## Task details:
In the records below, copy out word for word the lines from the line with "Ja, das ist" up to and including the line with "### [Debugging Azure". Leave the pictures out of your answer.

## Data:
--- START ---

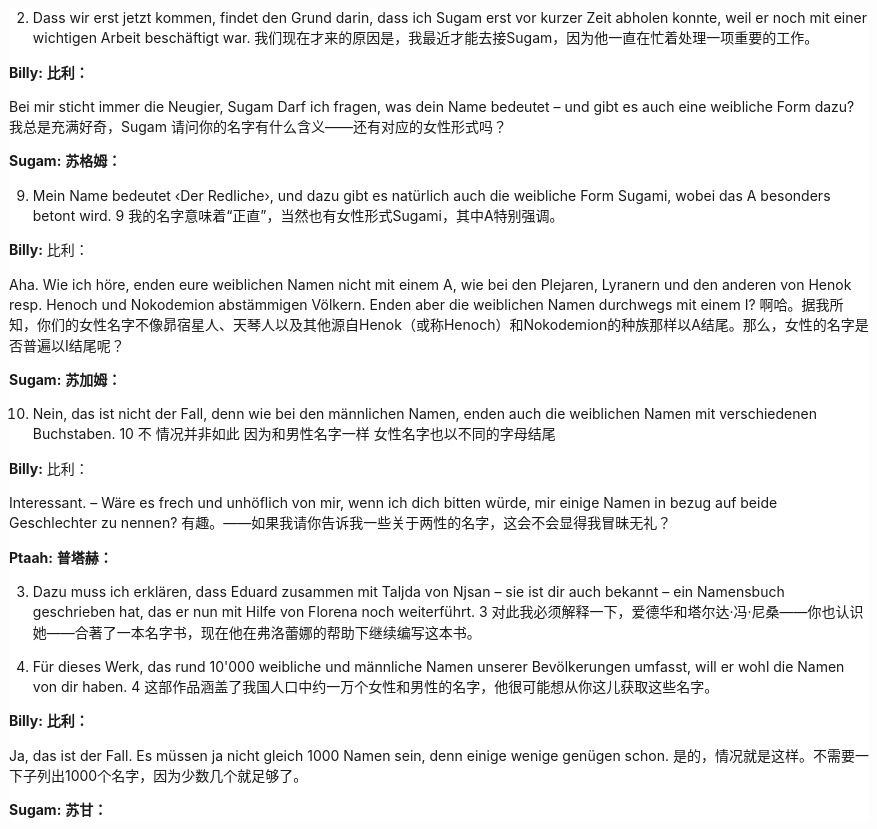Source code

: 2. Dass wir erst jetzt kommen, findet den Grund darin, dass ich Sugam erst vor kurzer Zeit abholen konnte, weil er noch mit einer wichtigen Arbeit beschäftigt war.
我们现在才来的原因是，我最近才能去接Sugam，因为他一直在忙着处理一项重要的工作。

**Billy:**
**比利：**

Bei mir sticht immer die Neugier, Sugam Darf ich fragen, was dein Name bedeutet – und gibt es auch eine weibliche Form dazu?
我总是充满好奇，Sugam 请问你的名字有什么含义——还有对应的女性形式吗？

**Sugam:**
**苏格姆：**

9. Mein Name bedeutet ‹Der Redliche›, und dazu gibt es natürlich auch die weibliche Form Sugami, wobei das A besonders betont wird.
9 我的名字意味着“正直”，当然也有女性形式Sugami，其中A特别强调。

**Billy:**
比利：

Aha. Wie ich höre, enden eure weiblichen Namen nicht mit einem A, wie bei den Plejaren, Lyranern und den anderen von Henok resp. Henoch und Nokodemion abstämmigen Völkern. Enden aber die weiblichen Namen durchwegs mit einem I?
啊哈。据我所知，你们的女性名字不像昴宿星人、天琴人以及其他源自Henok（或称Henoch）和Nokodemion的种族那样以A结尾。那么，女性的名字是否普遍以I结尾呢？

**Sugam:**
**苏加姆：**

10. Nein, das ist nicht der Fall, denn wie bei den männlichen Namen, enden auch die weiblichen Namen mit verschiedenen Buchstaben.
10 不 情况并非如此 因为和男性名字一样 女性名字也以不同的字母结尾

**Billy:**
比利：

Interessant. – Wäre es frech und unhöflich von mir, wenn ich dich bitten würde, mir einige Namen in bezug auf beide Geschlechter zu nennen?
有趣。——如果我请你告诉我一些关于两性的名字，这会不会显得我冒昧无礼？

**Ptaah:**
**普塔赫：**

3. Dazu muss ich erklären, dass Eduard zusammen mit Taljda von Njsan – sie ist dir auch bekannt – ein Namensbuch geschrieben hat, das er nun mit Hilfe von Florena noch weiterführt.
3 对此我必须解释一下，爱德华和塔尔达·冯·尼桑——你也认识她——合著了一本名字书，现在他在弗洛蕾娜的帮助下继续编写这本书。

4. Für dieses Werk, das rund 10'000 weibliche und männliche Namen unserer Bevölkerungen umfasst, will er wohl die Namen von dir haben.
4 这部作品涵盖了我国人口中约一万个女性和男性的名字，他很可能想从你这儿获取这些名字。

**Billy:**
**比利：**

Ja, das ist der Fall. Es müssen ja nicht gleich 1000 Namen sein, denn einige wenige genügen schon.
是的，情况就是这样。不需要一下子列出1000个名字，因为少数几个就足够了。

**Sugam:**
**苏甘：**
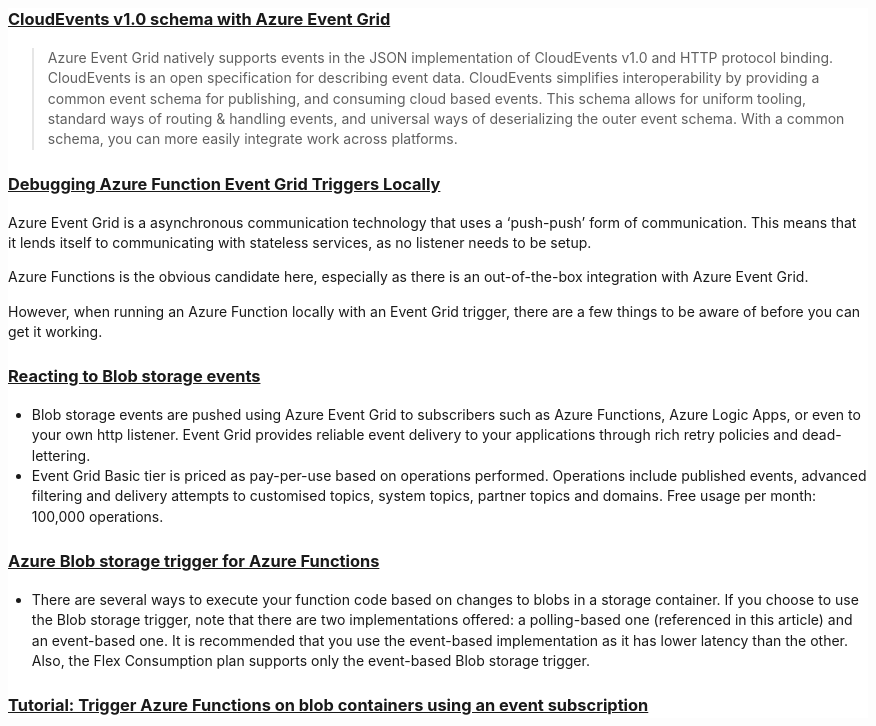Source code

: ### [CloudEvents v1.0 schema with Azure Event Grid](https://learn.microsoft.com/en-us/azure/event-grid/cloud-event-schema)

> Azure Event Grid natively supports events in the JSON implementation of CloudEvents v1.0 and HTTP protocol binding. CloudEvents is an open specification for describing event data. CloudEvents simplifies interoperability by providing a common event schema for publishing, and consuming cloud based events. This schema allows for uniform tooling, standard ways of routing & handling events, and universal ways of deserializing the outer event schema. With a common schema, you can more easily integrate work across platforms.

### [Debugging Azure Function Event Grid Triggers Locally](https://harrybellamy.com/posts/debugging-azure-function-event-grid-triggers-locally/)

Azure Event Grid is a asynchronous communication technology that uses a ‘push-push’ form of communication. This means that it lends itself to communicating with stateless services, as no listener needs to be setup.

Azure Functions is the obvious candidate here, especially as there is an out-of-the-box integration with Azure Event Grid.

However, when running an Azure Function locally with an Event Grid trigger, there are a few things to be aware of before you can get it working.

### [Reacting to Blob storage events](https://learn.microsoft.com/en-us/azure/storage/blobs/storage-blob-event-overview)

- Blob storage events are pushed using Azure Event Grid to subscribers such as Azure Functions, Azure Logic Apps, or even to your own http listener. Event Grid provides reliable event delivery to your applications through rich retry policies and dead-lettering.
- Event Grid Basic tier is priced as pay-per-use based on operations performed. Operations include published events, advanced filtering and delivery attempts to customised topics, system topics, partner topics and domains. Free usage per month: 100,000 operations.

### [Azure Blob storage trigger for Azure Functions](https://learn.microsoft.com/en-us/azure/azure-functions/functions-bindings-storage-blob-trigger?tabs=python-v2%2Cisolated-process%2Cnodejs-v4%2Cextensionv5&pivots=programming-language-csharp)

- There are several ways to execute your function code based on changes to blobs in a storage container. If you choose to use the Blob storage trigger, note that there are two implementations offered: a polling-based one (referenced in this article) and an event-based one. It is recommended that you use the event-based implementation as it has lower latency than the other. Also, the Flex Consumption plan supports only the event-based Blob storage trigger.

### **[Tutorial: Trigger Azure Functions on blob containers using an event subscription](https://learn.microsoft.com/en-us/azure/azure-functions/functions-event-grid-blob-trigger?pivots=programming-language-csharp)**
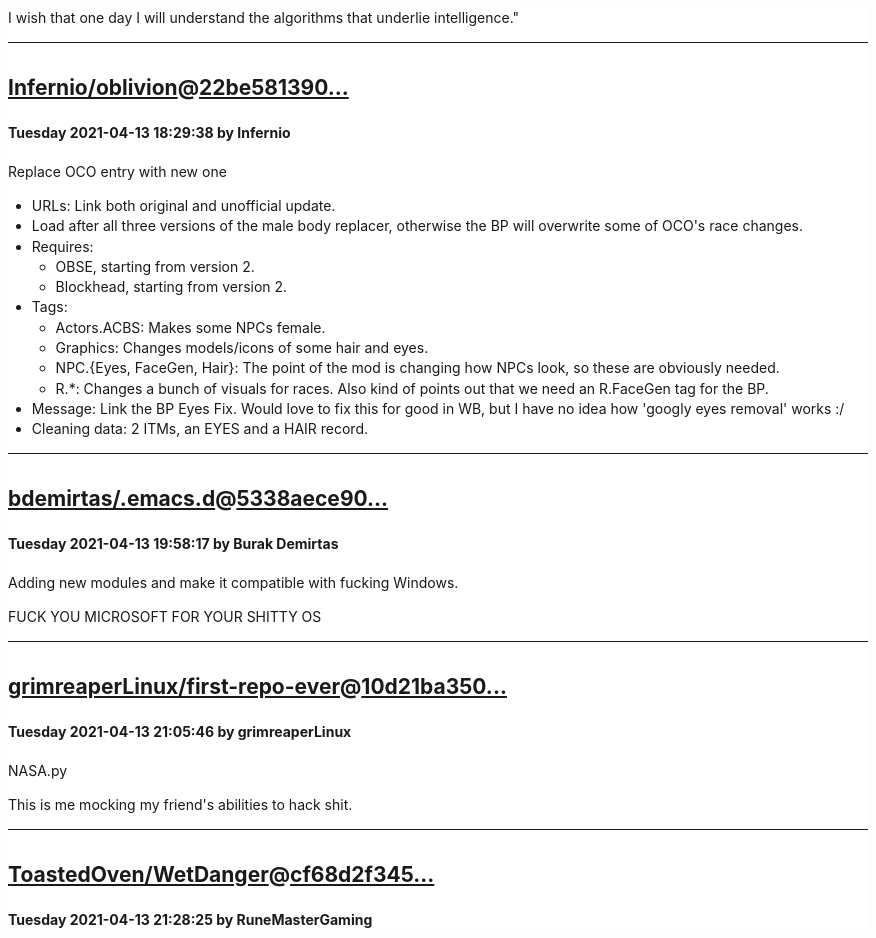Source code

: I wish that one day I will understand the algorithms that underlie intelligence."

---
## [Infernio/oblivion](https://github.com/Infernio/oblivion)@[22be581390...](https://github.com/Infernio/oblivion/commit/22be581390d7dd977325d4ce39f4a100ee8d96c7)
#### Tuesday 2021-04-13 18:29:38 by Infernio

Replace OCO entry with new one

- URLs: Link both original and unofficial update.
- Load after all three versions of the male body replacer, otherwise the
  BP will overwrite some of OCO's race changes.
- Requires:
  - OBSE, starting from version 2.
  - Blockhead, starting from version 2.
- Tags:
  - Actors.ACBS: Makes some NPCs female.
  - Graphics: Changes models/icons of some hair and eyes.
  - NPC.{Eyes, FaceGen, Hair}: The point of the mod is changing how NPCs
    look, so these are obviously needed.
  - R.*: Changes a bunch of visuals for races. Also kind of points out
    that we need an R.FaceGen tag for the BP.
- Message: Link the BP Eyes Fix. Would love to fix this for good in WB,
  but I have no idea how 'googly eyes removal' works :/
- Cleaning data: 2 ITMs, an EYES and a HAIR record.

---
## [bdemirtas/.emacs.d](https://github.com/bdemirtas/.emacs.d)@[5338aece90...](https://github.com/bdemirtas/.emacs.d/commit/5338aece906278963db45b7b51336252760a840e)
#### Tuesday 2021-04-13 19:58:17 by Burak Demirtas

Adding new modules and make it compatible with fucking Windows.

FUCK YOU MICROSOFT FOR YOUR SHITTY OS

---
## [grimreaperLinux/first-repo-ever](https://github.com/grimreaperLinux/first-repo-ever)@[10d21ba350...](https://github.com/grimreaperLinux/first-repo-ever/commit/10d21ba350e2d75ebadc44c8a1e69c3362b64cea)
#### Tuesday 2021-04-13 21:05:46 by grimreaperLinux

NASA.py

This is me mocking my friend's abilities to hack shit.

---
## [ToastedOven/WetDanger](https://github.com/ToastedOven/WetDanger)@[cf68d2f345...](https://github.com/ToastedOven/WetDanger/commit/cf68d2f3451e7bf63bf7492e4bd356f807958b7a)
#### Tuesday 2021-04-13 21:28:25 by RuneMasterGaming
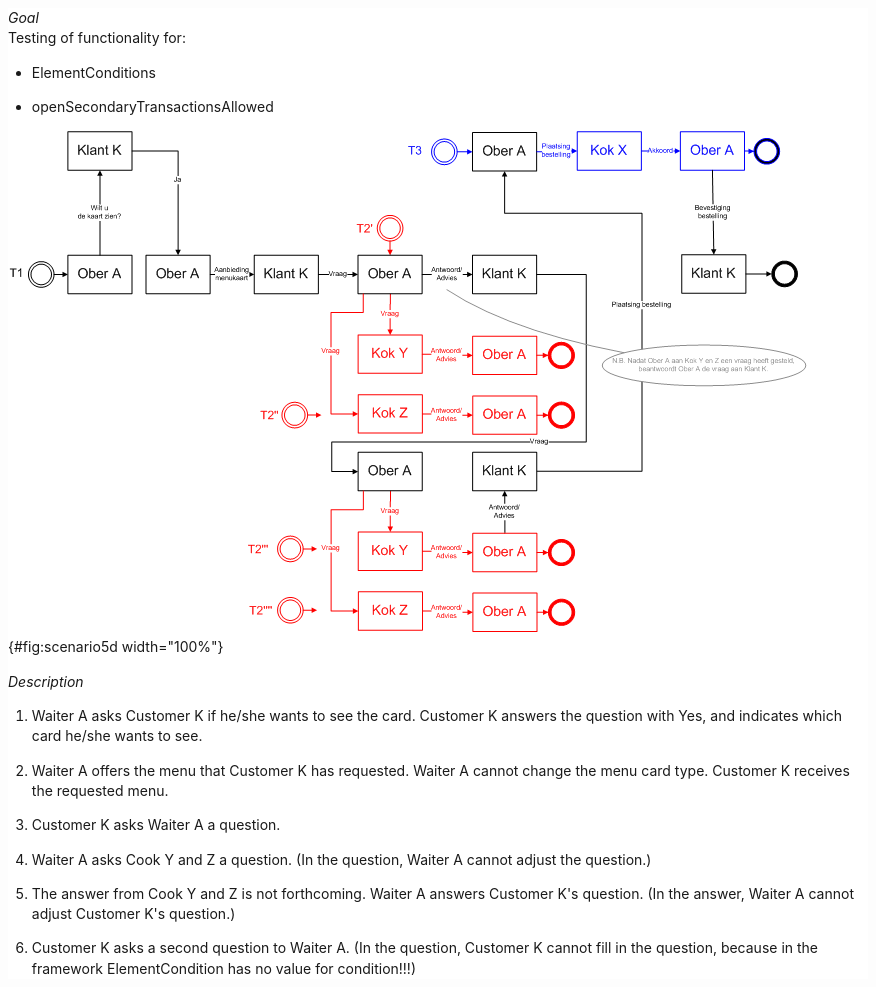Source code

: *Goal*\
Testing of functionality for:

-   ElementConditions

-   openSecondaryTransactionsAllowed

![Scenario5d](images/visiw8.13scenario5d.png){#fig:scenario5d
width="100%"}

*Description*

1.  Waiter A asks Customer K if he/she wants to see the card. Customer K
    answers the question with Yes, and indicates which card he/she wants
    to see.

2.  Waiter A offers the menu that Customer K has requested. Waiter A
    cannot change the menu card type. Customer K receives the requested
    menu.

3.  Customer K asks Waiter A a question.

4.  Waiter A asks Cook Y and Z a question. (In the question, Waiter A
    cannot adjust the question.)

5.  The answer from Cook Y and Z is not forthcoming. Waiter A answers
    Customer K's question. (In the answer, Waiter A cannot adjust
    Customer K's question.)

6.  Customer K asks a second question to Waiter A. (In the question,
    Customer K cannot fill in the question, because in the framework
    ElementCondition has no value for condition!!!)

--- END ---

## Answer to the problem:
Ja, das ist der Fall. Es müssen ja nicht gleich 1000 Namen sein, denn einige wenige genügen schon.
是的，情况就是这样。不需要一下子列出1000个名字，因为少数几个就足够了。

**Sugam:**
**苏甘：**
Source code

: ### [CloudEvents v1.0 schema with Azure Event Grid](https://learn.microsoft.com/en-us/azure/event-grid/cloud-event-schema)

> Azure Event Grid natively supports events in the JSON implementation of CloudEvents v1.0 and HTTP protocol binding. CloudEvents is an open specification for describing event data. CloudEvents simplifies interoperability by providing a common event schema for publishing, and consuming cloud based events. This schema allows for uniform tooling, standard ways of routing & handling events, and universal ways of deserializing the outer event schema. With a common schema, you can more easily integrate work across platforms.

### [Debugging Azure Function Event Grid Triggers Locally](https://harrybellamy.com/posts/debugging-azure-function-event-grid-triggers-locally/)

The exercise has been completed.